Hello Mikey,

I can't recall what I said in the thread, but no matter--here's the lowdown (no pun intended!). There is no fundamental difference in the character of low bass sound because a sub fires downward or forward.

With subwoofers, the way the woofer pressurizes the air molecules doesn't really matter--except to the designer and the performance goals and costs he has set. It can fire downward, straight ahead, to the rear, or even inside the enclosure ( a bandpass design), venting the low frequencies through a port.

It's all a matter of trade-offs in design: the volume of the enclosure, the sensitivity you want to achieve, the degree of bass extension (is 20 Hz or below important, or will you trade off lower distortion, better sensitivity, and the ability to play cleanly at loud levels, for moderate extension to, say, 27 Hz?). For example, the Sunfire subwoofers really will produce 20 or 18 Hz from a tiny enclosure. But the trade-offs to do that are: a huge amp is necessary (1,000 watts or so) because the small box is very inefficient; an enormous and expensive magnet assembly; and the Sunfires won't fill a huge room at high levels with low frequencies. And the sub is very expensive. So you see? Trade-offs everywhere! Then again, it's so small, you can easily hide it out of sight. Big advantage, right? For some people, yes. For you, maybe not.
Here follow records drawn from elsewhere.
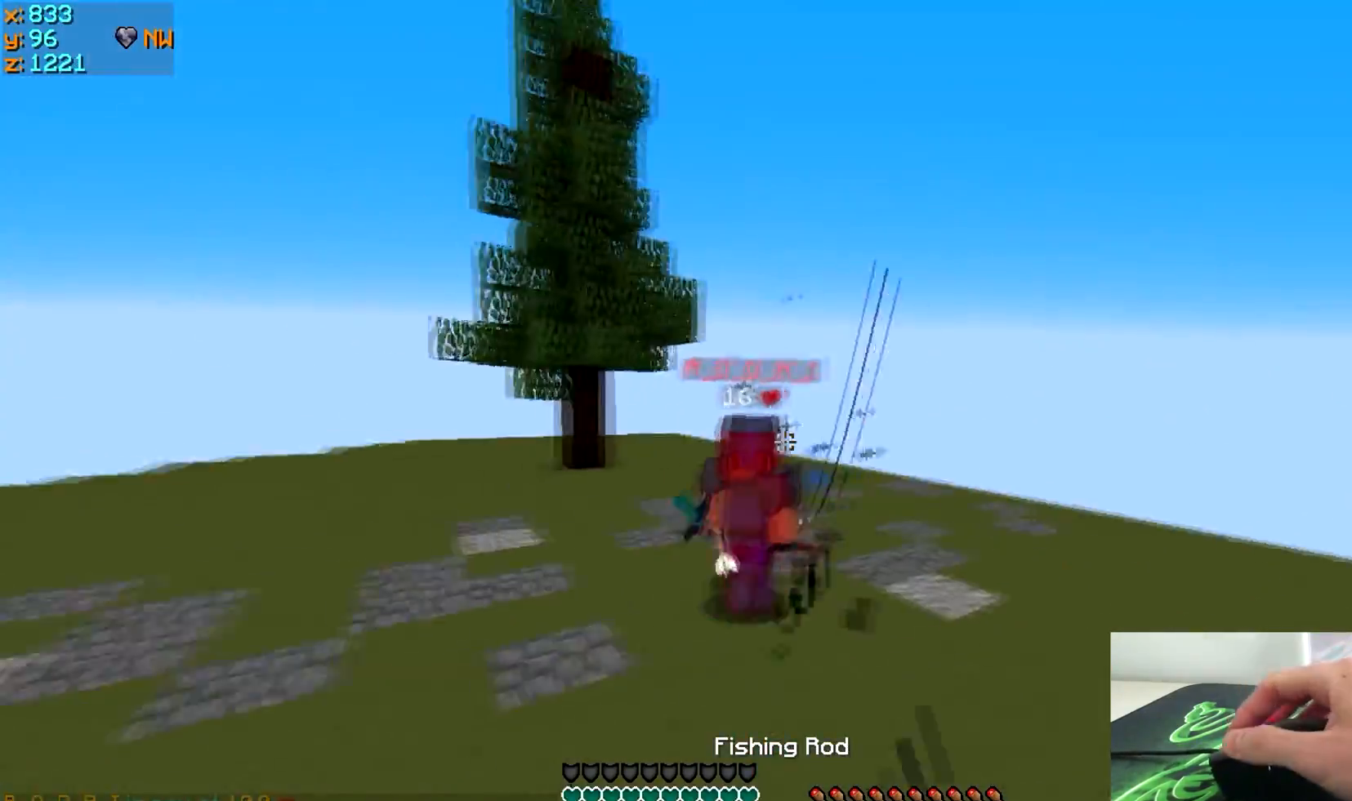
{"keys": ["w"], "events": [[67, "d", "up"], [117, "w", "down"], [467, "a", "up"]]}
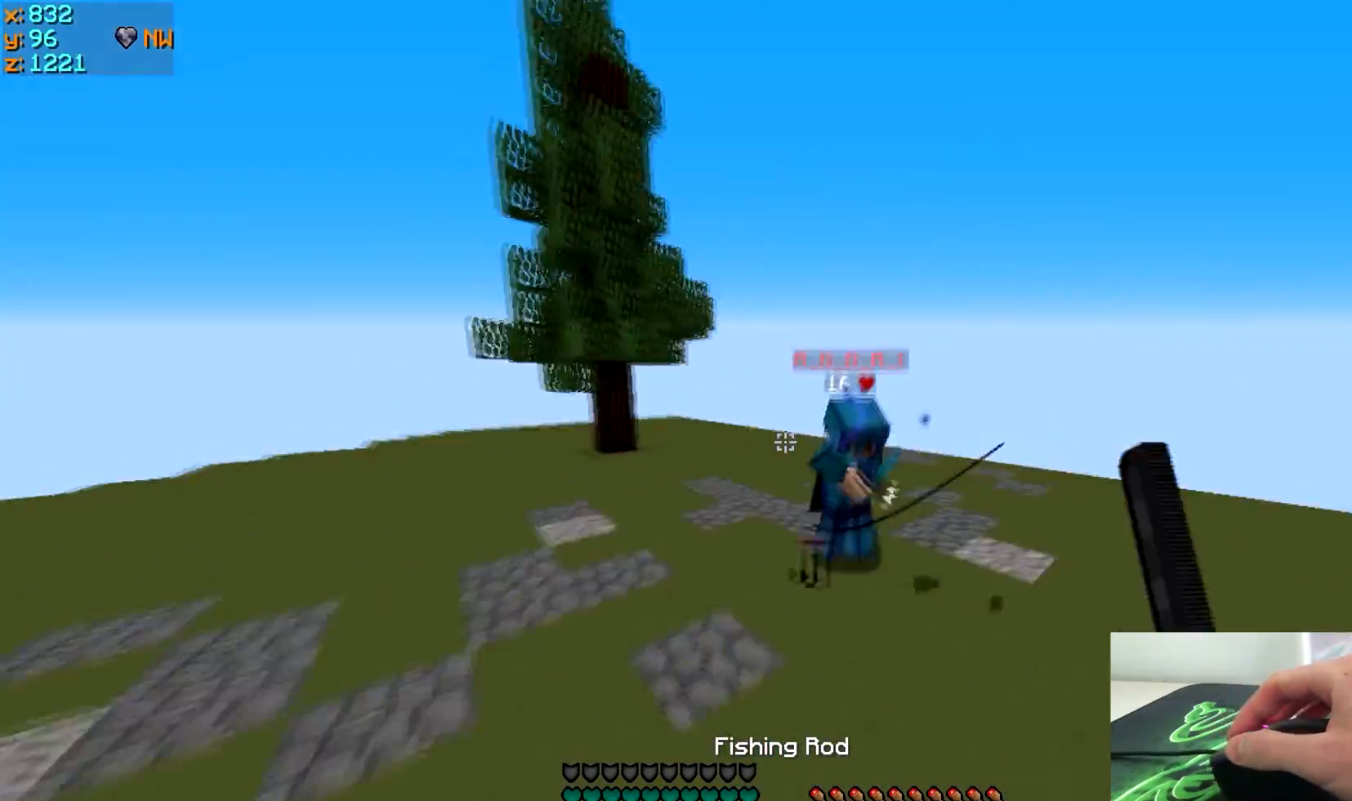
{"keys": ["a"], "events": [[300, "a", "down"], [367, "w", "up"]]}
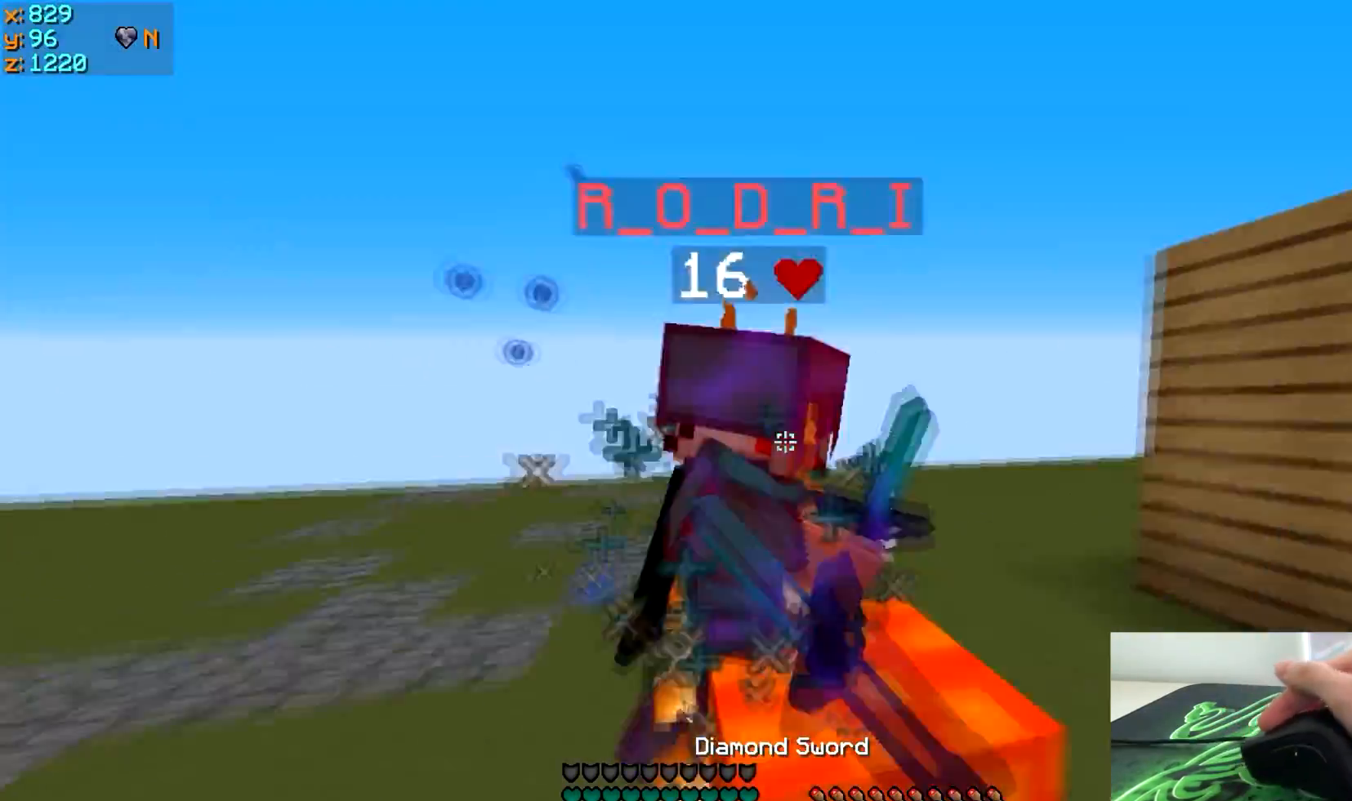
{"keys": ["d", "w"], "events": [[317, "d", "down"], [367, "a", "up"], [367, "w", "down"]]}
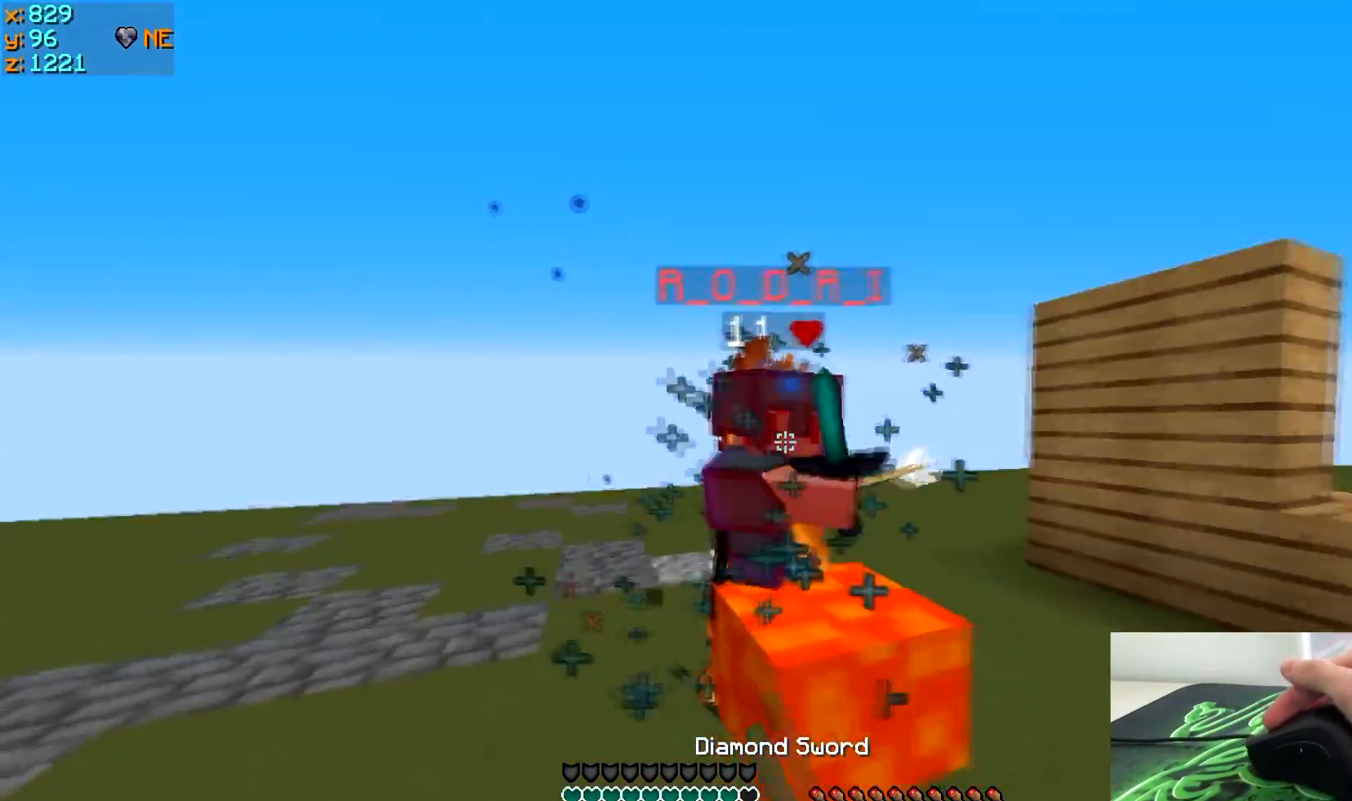
{"keys": ["a", "w"], "events": [[67, "d", "up"], [67, "w", "up"], [117, "a", "down"], [467, "w", "down"]]}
The SVS enclosures are round, fairly tall and fairly ugly (that's all a matter of degree; big black square boxes ain't so pretty either!). Everything I read about SVS says they do a lot of things well; so do Hsu subs. The Axiom EP175 supplies very tight musical bass--and it's clean, with no bloat or boom--to below 30 Hz, which is sufficient for all but one or two pipe-organ fundamentals and some very low-frequency effects. Then again, maybe you want those ultra-low frequency effects.

Never having heard SVS subs or compared them to the EP350 or EP175, I can't tell you how they differ. If you are getting two subs, I'd get two of the same brand and model. Using two subs, you can even out the effects of standing waves--areas within a room of selective cancellation and reinforcement of low bass frequencies--which occur in ALL rooms.